## EXERCISE PROMPT
An exact copy of the entries, with every picture omitted, is what is needed here.

## PROVIDED DATA
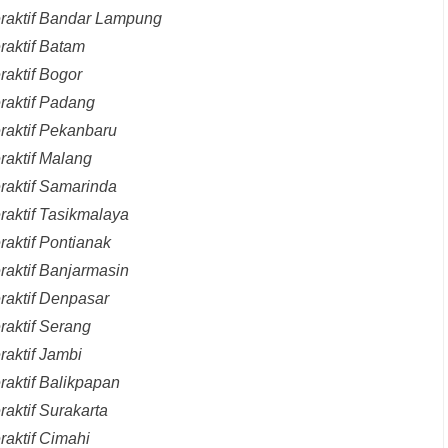
eraktif Bandar Lampung
raktif Batam
raktif Bogor
raktif Padang
raktif Pekanbaru
raktif Malang
raktif Samarinda
raktif Tasikmalaya
raktif Pontianak
raktif Banjarmasin
raktif Denpasar
raktif Serang
raktif Jambi
raktif Balikpapan
aktif Surakarta
raktif Cimahi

## SOLUTION FOR THIS TASK
eraktif Bandar Lampung
raktif Batam
raktif Bogor
raktif Padang
raktif Pekanbaru
raktif Malang
raktif Samarinda
raktif Tasikmalaya
raktif Pontianak
raktif Banjarmasin
raktif Denpasar
raktif Serang
raktif Jambi
raktif Balikpapan
aktif Surakarta
raktif Cimahi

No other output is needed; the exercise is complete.